Work request
From the first line to the last, restate every record word for word, leaving out the pictures.

Supplied material

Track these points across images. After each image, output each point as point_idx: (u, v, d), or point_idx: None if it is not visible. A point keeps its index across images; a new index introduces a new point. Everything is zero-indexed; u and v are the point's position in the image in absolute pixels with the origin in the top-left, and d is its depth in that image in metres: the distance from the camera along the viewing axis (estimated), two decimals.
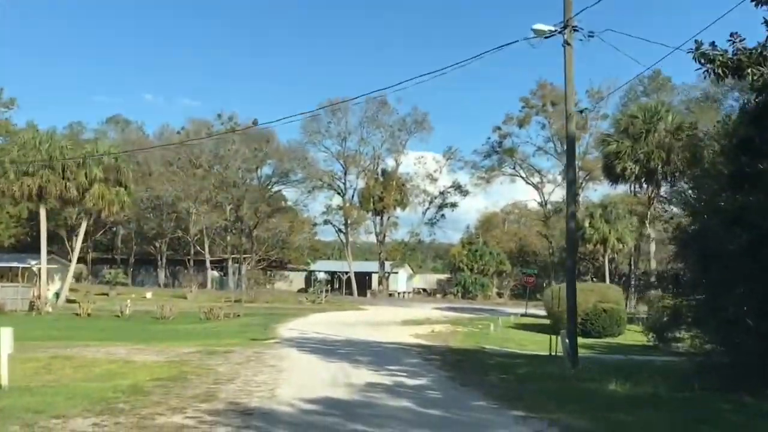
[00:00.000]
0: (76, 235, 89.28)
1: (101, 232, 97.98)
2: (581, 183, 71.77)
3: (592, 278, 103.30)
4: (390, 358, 22.08)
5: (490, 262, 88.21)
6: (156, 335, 31.52)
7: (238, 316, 45.32)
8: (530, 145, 71.60)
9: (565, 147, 70.54)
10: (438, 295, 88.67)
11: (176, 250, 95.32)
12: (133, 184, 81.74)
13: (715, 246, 14.58)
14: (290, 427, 10.78)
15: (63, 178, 49.78)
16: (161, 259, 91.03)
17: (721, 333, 15.07)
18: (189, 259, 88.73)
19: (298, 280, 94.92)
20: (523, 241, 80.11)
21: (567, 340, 19.84)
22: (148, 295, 66.36)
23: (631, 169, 44.50)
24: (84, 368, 17.70)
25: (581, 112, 40.13)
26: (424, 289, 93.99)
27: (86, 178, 50.16)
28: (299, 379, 16.19)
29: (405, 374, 17.72)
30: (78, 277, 78.34)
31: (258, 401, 12.92)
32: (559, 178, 72.18)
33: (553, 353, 23.67)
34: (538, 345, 28.85)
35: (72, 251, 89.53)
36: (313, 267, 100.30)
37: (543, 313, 56.60)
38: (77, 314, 45.37)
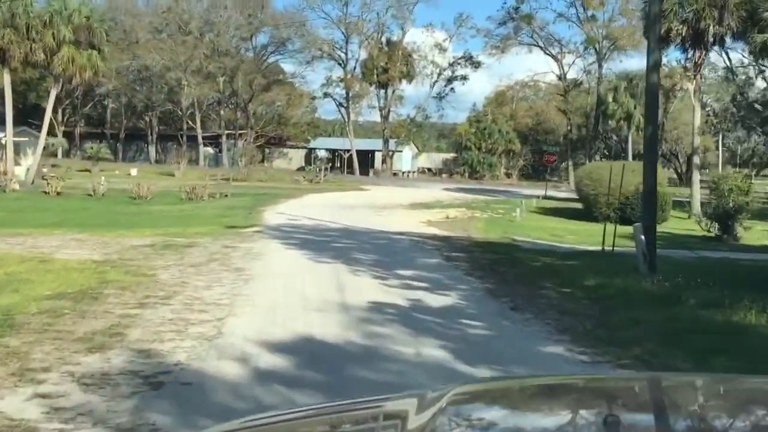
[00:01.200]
0: (59, 107, 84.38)
1: (90, 105, 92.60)
2: (605, 54, 65.45)
3: (602, 159, 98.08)
4: (400, 256, 16.99)
5: (498, 141, 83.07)
6: (118, 219, 26.42)
7: (225, 196, 40.37)
8: (550, 11, 64.90)
9: (589, 13, 63.76)
10: (444, 175, 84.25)
11: (169, 125, 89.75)
12: (121, 53, 76.71)
13: None
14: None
15: (28, 39, 43.70)
16: (151, 135, 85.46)
17: None
18: (181, 135, 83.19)
19: (297, 158, 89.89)
20: (541, 116, 73.69)
21: (642, 236, 14.52)
22: (133, 171, 61.30)
23: (677, 30, 38.46)
24: None
25: None
26: (429, 169, 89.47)
27: (54, 39, 44.05)
28: (269, 298, 11.06)
29: (424, 285, 12.55)
30: (63, 153, 73.30)
31: (187, 351, 7.71)
32: (581, 48, 65.94)
33: (608, 248, 18.56)
34: (579, 236, 23.90)
35: (57, 125, 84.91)
36: (313, 144, 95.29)
37: (563, 195, 51.84)
38: (45, 192, 40.44)
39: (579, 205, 35.29)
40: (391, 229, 23.32)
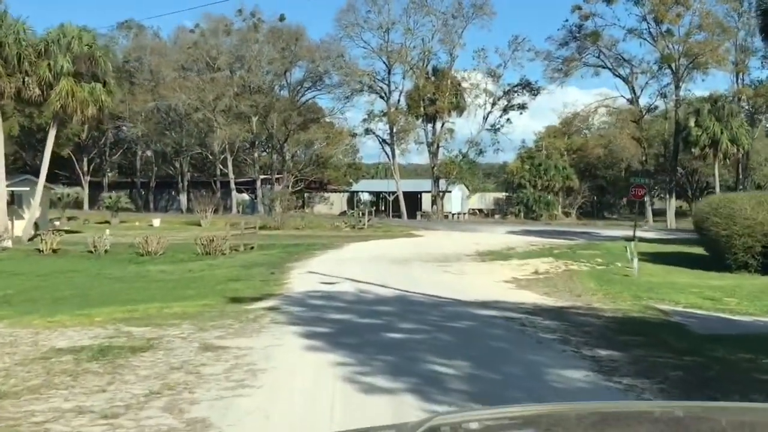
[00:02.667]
0: (84, 155, 78.78)
1: (119, 153, 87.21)
2: (682, 73, 57.75)
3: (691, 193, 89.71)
4: (510, 362, 9.52)
5: (555, 177, 76.00)
6: (94, 289, 19.60)
7: (251, 248, 33.43)
8: (618, 27, 57.49)
9: (663, 27, 56.18)
10: (496, 216, 77.25)
11: (202, 171, 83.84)
12: (146, 94, 70.92)
13: None
14: None
15: (20, 72, 37.60)
16: (182, 182, 79.42)
17: None
18: (215, 181, 76.95)
19: (339, 202, 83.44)
20: (610, 145, 65.33)
21: None
22: (156, 222, 55.05)
23: None
24: None
25: None
26: (480, 210, 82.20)
27: (50, 70, 37.88)
28: None
29: None
30: (89, 204, 67.54)
31: None
32: (655, 68, 58.23)
33: None
34: (741, 298, 16.35)
35: (83, 174, 79.21)
36: (355, 187, 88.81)
37: (652, 235, 43.97)
38: (39, 250, 33.90)
39: (693, 250, 27.68)
40: (469, 295, 15.96)
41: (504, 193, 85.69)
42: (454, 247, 33.32)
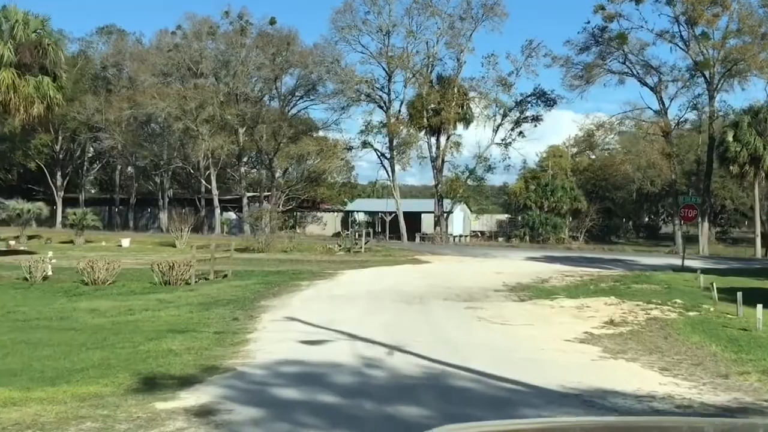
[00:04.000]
0: (58, 169, 72.27)
1: (98, 167, 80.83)
2: (718, 81, 51.57)
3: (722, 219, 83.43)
4: None
5: (562, 199, 70.51)
6: None
7: (224, 276, 27.21)
8: (645, 30, 51.16)
9: (698, 30, 50.03)
10: (500, 239, 71.14)
11: (186, 187, 77.43)
12: (122, 101, 64.43)
13: None
14: None
15: None
16: (163, 199, 72.97)
17: None
18: (199, 198, 70.56)
19: (333, 222, 77.46)
20: (641, 161, 58.21)
21: None
22: (125, 242, 48.68)
23: None
24: None
25: None
26: (482, 232, 76.71)
27: None
28: None
29: None
30: (46, 221, 60.71)
31: None
32: (687, 76, 51.82)
33: None
34: None
35: (56, 189, 72.62)
36: (350, 207, 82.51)
37: (701, 264, 37.54)
38: None
39: None
40: (545, 374, 9.60)
41: (506, 215, 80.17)
42: (473, 277, 26.96)
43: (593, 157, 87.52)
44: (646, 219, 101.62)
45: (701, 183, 53.90)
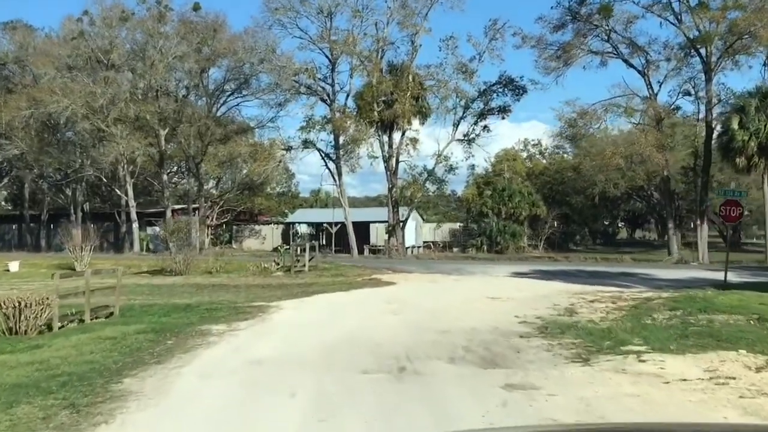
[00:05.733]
0: None
1: (6, 180, 71.22)
2: (717, 62, 44.31)
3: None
4: None
5: (521, 204, 64.64)
6: None
7: (110, 314, 18.71)
8: (630, 3, 43.48)
9: (693, 1, 42.12)
10: (455, 249, 64.37)
11: (107, 200, 68.18)
12: (23, 102, 54.94)
13: None
14: None
15: None
16: (75, 213, 63.43)
17: None
18: (119, 212, 61.31)
19: (273, 235, 69.20)
20: (634, 154, 49.69)
21: None
22: (13, 266, 39.74)
23: None
24: None
25: None
26: (435, 242, 69.07)
27: None
28: None
29: None
30: None
31: None
32: (681, 54, 44.20)
33: None
34: None
35: None
36: (291, 218, 74.29)
37: (737, 277, 29.69)
38: None
39: None
40: None
41: (459, 224, 72.93)
42: (466, 307, 18.77)
43: (544, 161, 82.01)
44: (606, 224, 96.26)
45: (698, 179, 46.51)
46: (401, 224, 53.11)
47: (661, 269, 34.67)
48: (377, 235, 65.81)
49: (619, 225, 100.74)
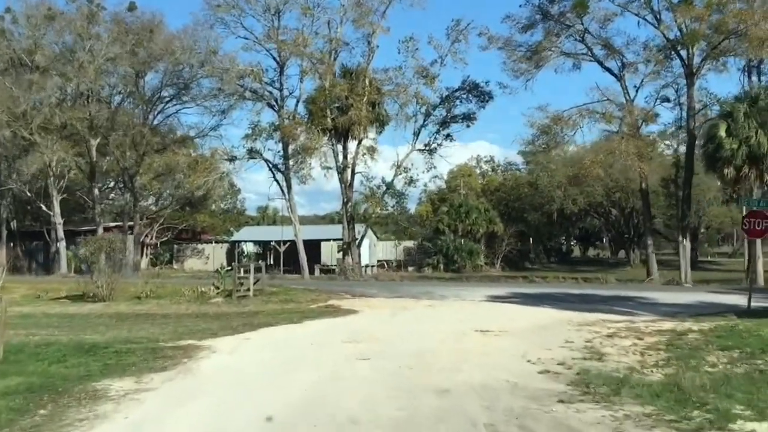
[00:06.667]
0: None
1: None
2: (700, 64, 40.87)
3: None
4: None
5: (478, 221, 62.36)
6: None
7: None
8: (607, 1, 39.86)
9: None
10: (410, 269, 61.24)
11: (37, 218, 62.60)
12: None
13: None
14: None
15: None
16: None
17: None
18: (49, 230, 55.93)
19: (217, 255, 64.53)
20: (617, 164, 45.66)
21: None
22: None
23: None
24: None
25: None
26: (388, 261, 66.33)
27: None
28: None
29: None
30: None
31: None
32: (661, 56, 40.51)
33: None
34: None
35: None
36: (237, 236, 69.95)
37: (761, 303, 25.64)
38: None
39: None
40: None
41: (413, 242, 70.59)
42: (457, 348, 14.46)
43: (500, 178, 79.41)
44: (562, 241, 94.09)
45: (679, 191, 42.89)
46: (357, 242, 48.57)
47: (655, 291, 30.88)
48: (330, 254, 61.54)
49: (572, 243, 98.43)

Exercise response
Track these points across images. After each image, output each point as point_idx: (u, v, d), or point_idx: None if it is not visible. A point keeps its index across images; a new index introduces a new point. Everything is zero-indexed; u and v are the point's position in the image in absolute pixels with the origin in the top-left, and d is its depth in that image in metres: the distance from the camera along the viewing axis (estimated), two decimals.
[00:00.000]
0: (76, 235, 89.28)
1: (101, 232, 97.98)
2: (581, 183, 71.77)
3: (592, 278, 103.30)
4: (390, 358, 22.08)
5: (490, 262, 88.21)
6: (156, 335, 31.52)
7: (238, 316, 45.32)
8: (530, 145, 71.60)
9: (565, 147, 70.54)
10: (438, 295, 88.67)
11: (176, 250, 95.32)
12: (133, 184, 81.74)
13: (715, 246, 14.58)
14: (290, 427, 10.78)
15: (63, 178, 49.78)
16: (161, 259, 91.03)
17: (721, 333, 15.07)
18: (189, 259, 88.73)
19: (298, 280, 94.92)
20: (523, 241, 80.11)
21: (567, 340, 19.84)
22: (148, 295, 66.36)
23: (631, 169, 44.50)
24: (84, 368, 17.70)
25: (581, 112, 40.13)
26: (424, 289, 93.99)
27: (86, 178, 50.16)
28: (299, 379, 16.19)
29: (405, 374, 17.72)
30: (78, 277, 78.34)
31: (258, 401, 12.92)
32: (559, 178, 72.18)
33: (553, 353, 23.67)
34: (538, 345, 28.85)
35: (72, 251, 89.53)
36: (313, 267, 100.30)
37: (543, 313, 56.60)
38: (77, 314, 45.37)
[00:01.200]
0: (59, 107, 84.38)
1: (90, 105, 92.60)
2: (605, 54, 65.45)
3: (602, 159, 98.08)
4: (400, 256, 16.99)
5: (498, 141, 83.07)
6: (118, 219, 26.42)
7: (225, 196, 40.37)
8: (550, 11, 64.90)
9: (589, 13, 63.76)
10: (444, 175, 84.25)
11: (169, 125, 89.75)
12: (121, 53, 76.71)
13: None
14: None
15: (28, 39, 43.70)
16: (151, 135, 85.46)
17: None
18: (181, 135, 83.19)
19: (297, 158, 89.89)
20: (541, 116, 73.69)
21: (642, 236, 14.52)
22: (133, 171, 61.30)
23: (677, 30, 38.46)
24: None
25: None
26: (429, 169, 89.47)
27: (54, 39, 44.05)
28: (269, 298, 11.06)
29: (424, 285, 12.55)
30: (63, 153, 73.30)
31: (187, 351, 7.71)
32: (581, 48, 65.94)
33: (608, 248, 18.56)
34: (579, 236, 23.90)
35: (57, 125, 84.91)
36: (313, 144, 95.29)
37: (563, 195, 51.84)
38: (45, 192, 40.44)
39: (579, 205, 35.29)
40: (391, 229, 23.32)
[00:02.667]
0: (84, 155, 78.78)
1: (119, 153, 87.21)
2: (682, 73, 57.75)
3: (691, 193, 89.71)
4: (510, 362, 9.52)
5: (555, 177, 76.00)
6: (94, 289, 19.60)
7: (251, 248, 33.43)
8: (618, 27, 57.49)
9: (663, 27, 56.18)
10: (496, 216, 77.25)
11: (202, 171, 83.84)
12: (146, 94, 70.92)
13: None
14: None
15: (20, 72, 37.60)
16: (182, 182, 79.42)
17: None
18: (215, 181, 76.95)
19: (339, 202, 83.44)
20: (610, 145, 65.33)
21: None
22: (156, 222, 55.05)
23: None
24: None
25: None
26: (480, 210, 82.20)
27: (50, 70, 37.88)
28: None
29: None
30: (89, 204, 67.54)
31: None
32: (655, 68, 58.23)
33: None
34: (741, 298, 16.35)
35: (83, 174, 79.21)
36: (355, 187, 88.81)
37: (652, 235, 43.97)
38: (39, 250, 33.90)
39: (693, 250, 27.68)
40: (469, 295, 15.96)
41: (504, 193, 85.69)
42: (454, 247, 33.32)
[00:04.000]
0: (58, 169, 72.27)
1: (98, 167, 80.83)
2: (718, 81, 51.57)
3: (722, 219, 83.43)
4: None
5: (562, 199, 70.51)
6: None
7: (224, 276, 27.21)
8: (645, 30, 51.16)
9: (698, 30, 50.03)
10: (500, 239, 71.14)
11: (186, 187, 77.43)
12: (122, 101, 64.43)
13: None
14: None
15: None
16: (163, 199, 72.97)
17: None
18: (199, 198, 70.56)
19: (333, 222, 77.46)
20: (641, 161, 58.21)
21: None
22: (125, 242, 48.68)
23: None
24: None
25: None
26: (482, 232, 76.71)
27: None
28: None
29: None
30: (46, 221, 60.71)
31: None
32: (687, 76, 51.82)
33: None
34: None
35: (56, 189, 72.62)
36: (350, 207, 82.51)
37: (701, 264, 37.54)
38: None
39: None
40: (545, 374, 9.60)
41: (506, 215, 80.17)
42: (473, 277, 26.96)
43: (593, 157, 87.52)
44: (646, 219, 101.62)
45: (701, 183, 53.90)
[00:05.733]
0: None
1: (6, 180, 71.22)
2: (717, 62, 44.31)
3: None
4: None
5: (521, 204, 64.64)
6: None
7: (110, 314, 18.71)
8: (630, 3, 43.48)
9: (693, 1, 42.12)
10: (455, 249, 64.37)
11: (107, 200, 68.18)
12: (23, 102, 54.94)
13: None
14: None
15: None
16: (75, 213, 63.43)
17: None
18: (119, 212, 61.31)
19: (273, 235, 69.20)
20: (634, 154, 49.69)
21: None
22: (13, 266, 39.74)
23: None
24: None
25: None
26: (435, 242, 69.07)
27: None
28: None
29: None
30: None
31: None
32: (681, 54, 44.20)
33: None
34: None
35: None
36: (291, 218, 74.29)
37: (737, 277, 29.69)
38: None
39: None
40: None
41: (459, 224, 72.93)
42: (466, 307, 18.77)
43: (544, 161, 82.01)
44: (606, 224, 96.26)
45: (698, 179, 46.51)
46: (401, 224, 53.11)
47: (661, 269, 34.67)
48: (377, 235, 65.81)
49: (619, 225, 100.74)
[00:06.667]
0: None
1: None
2: (700, 64, 40.87)
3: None
4: None
5: (478, 221, 62.36)
6: None
7: None
8: (607, 1, 39.86)
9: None
10: (410, 269, 61.24)
11: (37, 218, 62.60)
12: None
13: None
14: None
15: None
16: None
17: None
18: (49, 230, 55.93)
19: (217, 255, 64.53)
20: (617, 164, 45.66)
21: None
22: None
23: None
24: None
25: None
26: (388, 261, 66.33)
27: None
28: None
29: None
30: None
31: None
32: (661, 56, 40.51)
33: None
34: None
35: None
36: (237, 236, 69.95)
37: (761, 303, 25.64)
38: None
39: None
40: None
41: (413, 242, 70.59)
42: (457, 348, 14.46)
43: (500, 178, 79.41)
44: (562, 241, 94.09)
45: (679, 191, 42.89)
46: (357, 242, 48.57)
47: (655, 291, 30.88)
48: (330, 254, 61.54)
49: (572, 243, 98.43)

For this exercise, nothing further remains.